◆ What the exercise asks ◆
Filter these records by the string "down", copying each line that holds it.

◆ Dataset ◆
————————
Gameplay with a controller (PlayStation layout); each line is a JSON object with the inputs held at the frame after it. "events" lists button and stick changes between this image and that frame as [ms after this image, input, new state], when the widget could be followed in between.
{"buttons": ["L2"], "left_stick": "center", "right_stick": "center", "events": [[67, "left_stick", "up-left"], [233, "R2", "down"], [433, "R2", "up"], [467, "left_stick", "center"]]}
————————
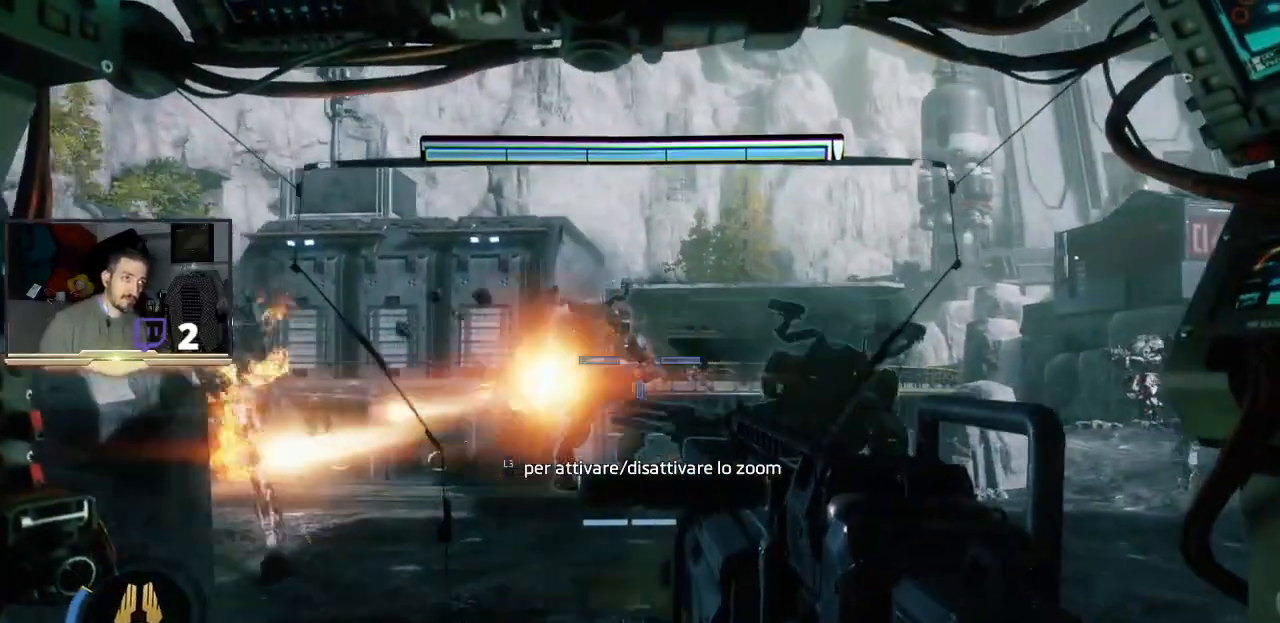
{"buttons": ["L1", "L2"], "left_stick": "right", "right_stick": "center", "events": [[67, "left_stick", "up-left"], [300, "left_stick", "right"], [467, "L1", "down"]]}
————————
◆ Response to this exercise ◆
{"buttons": ["L2"], "left_stick": "center", "right_stick": "center", "events": [[67, "left_stick", "up-left"], [233, "R2", "down"], [433, "R2", "up"], [467, "left_stick", "center"]]}
{"buttons": ["L1", "L2"], "left_stick": "right", "right_stick": "center", "events": [[67, "left_stick", "up-left"], [300, "left_stick", "right"], [467, "L1", "down"]]}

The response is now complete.